Unlike the past, now I didn't lock myself in the bathroom, I just sent messages saying farewell and saying I would be returning to Japan, to my hometown in Hasetsu the day after tomorrow. I planned to just rest a day and go to the doctor and go home. Injuries could be bad if they weren't treated properly after all.

The injury was worse than I first thought. After taking out my skating shoes, I noticed how red and swollen it was, just standing up hurt like hell. The pain was killing me after putting so much pressure after seeing Victor go.

At the doctor I finally cried. He told me I had to rest a few weeks, a month if necessary. I wasn't getting any young, injuries now took more time to heal and my mental stability was broken. The doctor thought I was crying because of the pain so he gave me some painkillers and that almost made me laugh, because I knew that no amount of painkillers were going to make my heart stop hurting.

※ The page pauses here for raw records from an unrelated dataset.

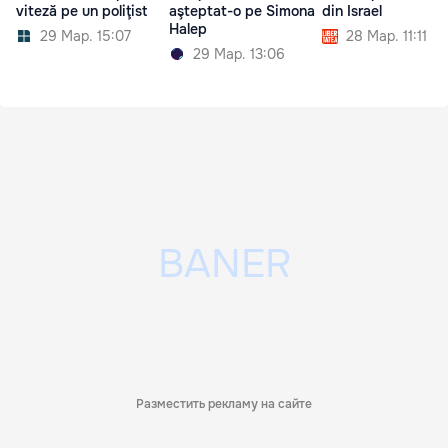
viteză pe un poliţist
aşteptat-o pe Simona
din Israel
Halep
29 Мар. 15:07
28 Мар. 11:11
29 Мар. 13:06
Разместить рекламу на сайте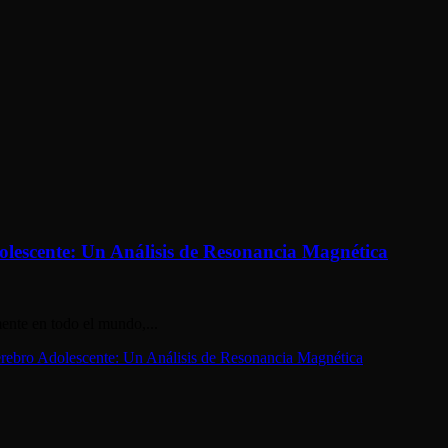
dolescente: Un Análisis de Resonancia Magnética
mente en todo el mundo,...
Cerebro Adolescente: Un Análisis de Resonancia Magnética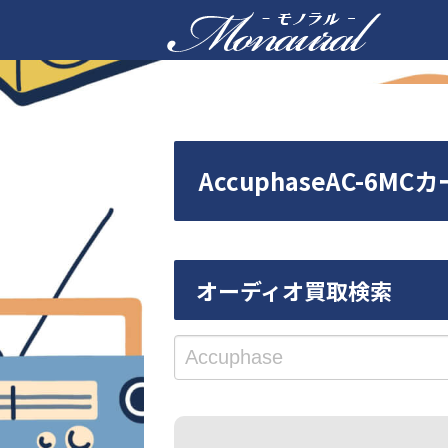
AccuphaseAC-
オーディオ買取検索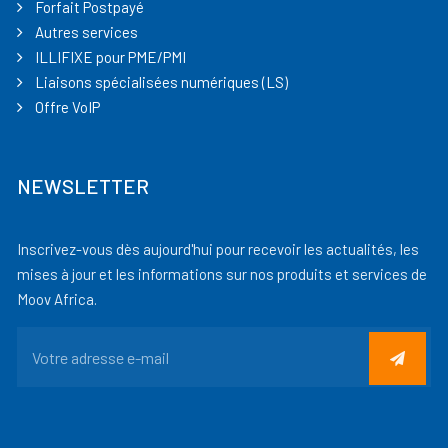
Forfait Postpayé
Autres services
ILLIFIXE pour PME/PMI
Liaisons spécialisées numériques (LS)
Offre VoIP
NEWSLETTER
Inscrivez-vous dès aujourd'hui pour recevoir les actualités, les
mises à jour et les informations sur nos produits et services de
Moov Africa.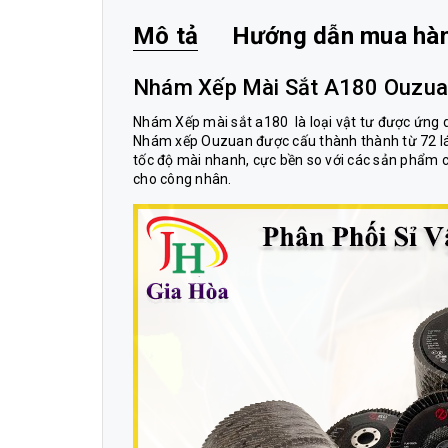
Mô tả
Hướng dẫn mua hà
Nhám Xếp Mài Sắt A180 Ouzua
Nhám Xếp mài sắt a180
là loại vật tư được ứng 
Nhám xếp Ouzuan được cấu thành thành từ 72 lá
tốc độ mài nhanh, cực bền so với các sản phẩm c
cho công nhân.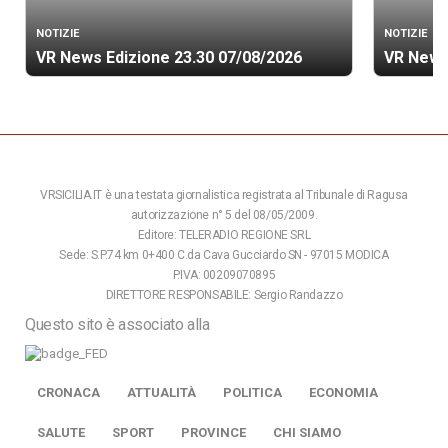
NOTIZIE
NOTIZIE
VR News Edizione 23.30 07/08/2026
VR News
VRSICILIA.IT è una testata giornalistica registrata al Tribunale di Ragusa
autorizzazione n° 5 del 08/05/2009.
Editore: TELERADIO REGIONE SRL
Sede: S.P.74 km 0+400 C.da Cava Gucciardo SN - 97015 MODICA
P.IVA: 00209070895
DIRETTORE RESPONSABILE: Sergio Randazzo
Questo sito è associato alla
CRONACA
ATTUALITÀ
POLITICA
ECONOMIA
SALUTE
SPORT
PROVINCE
CHI SIAMO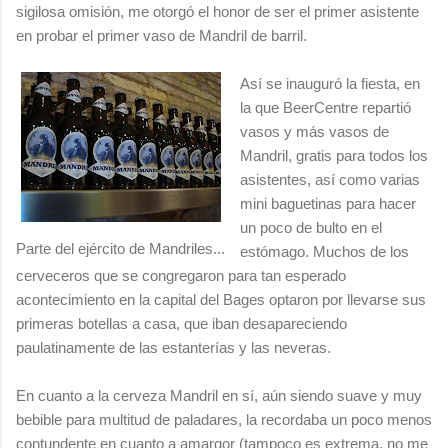
sigilosa omisión, me otorgó el honor de ser el primer asistente
en probar el primer vaso de Mandril de barril.
Así se inauguró la fiesta, en
la que BeerCentre repartió
vasos y más vasos de
Mandril, gratis para todos los
asistentes, así como varias
mini baguetinas para hacer
un poco de bulto en el
Parte del ejército de Mandriles...
estómago. Muchos de los
cerveceros que se congregaron para tan esperado
acontecimiento en la capital del Bages optaron por llevarse sus
primeras botellas a casa, que iban desapareciendo
paulatinamente de las estanterías y las neveras.
En cuanto a la cerveza Mandril en sí, aún siendo suave y muy
bebible para multitud de paladares, la recordaba un poco menos
contundente en cuanto a amargor (tampoco es extrema, no me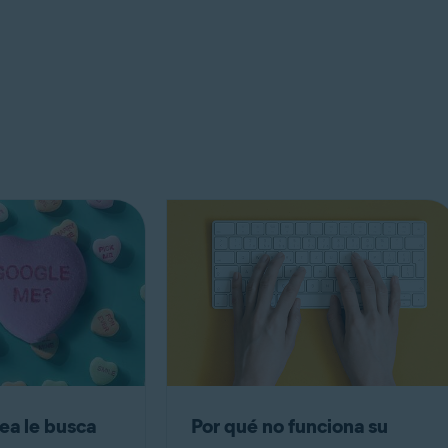
nea le busca
Por qué no funciona su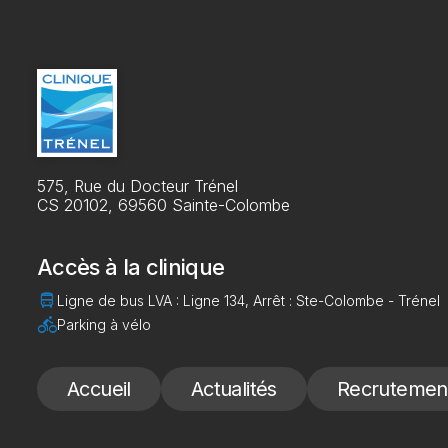
575, Rue du Docteur Trénel
CS 20102, 69560 Sainte-Colombe
Accès à la clinique
directions_bus
Ligne de bus LVA : Ligne 134, Arrêt : Ste-Colombe - Trénel
directions_bike
Parking à vélo
Accueil
Actualités
Recrutemen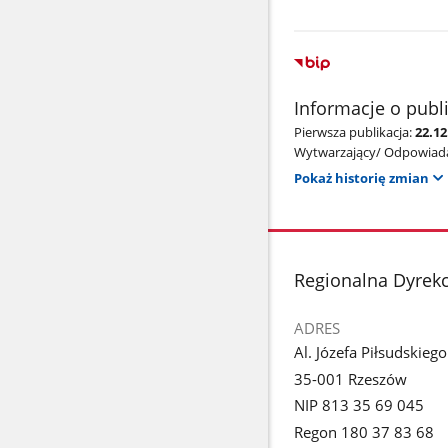
Informacje o publ
Pierwsza publikacja:
22.12
Wytwarzający/ Odpowiada
Pokaż historię zmian
stopka
Regionalna Dyrek
ADRES
Al. Józefa Piłsudskieg
35-001 Rzeszów
NIP 813 35 69 045
Regon 180 37 83 68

I returned home and in a week I started gaining weight, I stopped skating and I stopped doing things I loved. Victor in more times that I can admit tried calling me, he even sent text messages, same Yurio and Phichit. But I couldn't answer them.

I was depressed.

Trying to appear happy for Phichit on Messenger or even trying to sound cheerful was bad enough and that was the reason I deleted everything I had, all my social networks and I even cancelled my phone number. I knew my family was getting worried since I became a hikkikomori, but I couldn't care less.